(Text segment Opens)

So I think in many ways it makes what we do more important than ever.
Gowing: You
say it's more important, but Neil, what about the fact that the younger generation
tend to be more radical anyway and they see a different form of reporting? Is
that making our jobs in the main brands more difficult as we try to secure an
audience and retain it?
Macdonald:
If you're talking about the Arab world and the so called Al Jazeera effect that
has been proposed in the US, of mass incitement, I think that where there is religion
this is true and you have to be careful about it. It's a problem and I think there's
an underlying racist element there that assumes Arabs for example are more easily
incited than anybody else and I think that that underlies a lot of western news
reporting and I'm not sure that's true at all. In many ways they have a view of
this place that I'm not sure is valid. I hesitate to jump on any bandwagon that
says that people are being radicalized. I think that that is something that is
put forward by governments in order to justify measures that they want to take
or wars that they want to wage. You've got to judge people by what they do.

(Text segment Closes)
(Records supplied Opens)

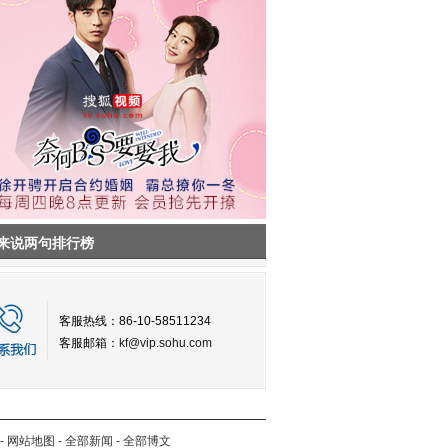
来说两句排行榜
客服热线：86-10-58511234
客服邮箱：
kf@vip.sohu.com
-
网站地图
-
全部新闻
-
全部博文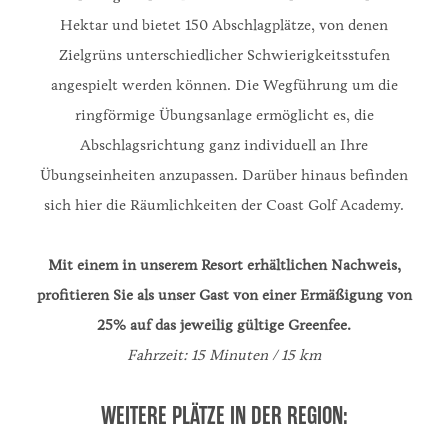
Hektar und bietet 150 Abschlagplätze, von denen
Zielgrüns unterschiedlicher Schwierigkeitsstufen
angespielt werden können. Die Wegführung um die
ringförmige Übungsanlage ermöglicht es, die
Abschlagsrichtung ganz individuell an Ihre
Übungseinheiten anzupassen. Darüber hinaus befinden
sich hier die Räumlichkeiten der Coast Golf Academy.
Mit einem in unserem Resort erhältlichen Nachweis,
profitieren Sie als unser Gast von einer Ermäßigung von
25% auf das jeweilig gültige Greenfee.
Fahrzeit: 15 Minuten / 15 km
WEITERE PLÄTZE IN DER REGION:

(Records supplied Closes)

* _To-do item A_:
In the interview excerpt, what effect does Macdonald say has been proposed in the US?
* _To-do item B_:
Write out the interview excerpt between "So I think in" and "and retain it?", inclusive.
* _To-do item C_:
Extend the interview excerpt, picking up after its final sentence.

* _Written reply A_:
The so-called Al Jazeera effect, meaning mass incitement.

* _Written reply B_:
So I think in many ways it makes what we do more important than ever.
Gowing: You
say it's more important, but Neil, what about the fact that the younger generation
tend to be more radical anyway and they see a different form of reporting? Is
that making our jobs in the main brands more difficult as we try to secure an
audience and retain it?

* _Written reply C_:
Gowing:
Neil and Eason, thank you very much indeed for joining us. Does anyone want to
join this discussion because these are critical areas in terms of the impact that
the journalism we're doing has. I have Ibrahim Halal, who is Editor in Chief of
Al Jazeera, joining us from Qatar. Let's hear from you about the challenge that
even Al Jazeera is having from something like Hizbollah TV, which is even more
radical than whatever you're reporting.
Hilal: I
cannot tell you exactly what sort of challenge we are facing from Hizbollah TV
but, yes, they are doing a very good job of the quick news reporting on the Israeli/Palestinian
conflict. But they have an ideological background that is completely different
from what we are reporting. I can agree with Mr. Jordan that some governments
in the Middle East are claiming that the youth are being radicalized to justify
their actions against young people. But we are facing challenges from our governments
in the Arab world as well. Yesterday we heard that the Council of Information
Ministers in the Gulf area banned dealing with Al Jazeera because they thought
that Al Jazeera was attacking their governments and they claim that Al Jazeera
is a Zionist channel, is an Israeli channel, and they banned dealing with the
companies dealing with Al Jazeera. So I think we are facing the same challenges
you are facing in the West.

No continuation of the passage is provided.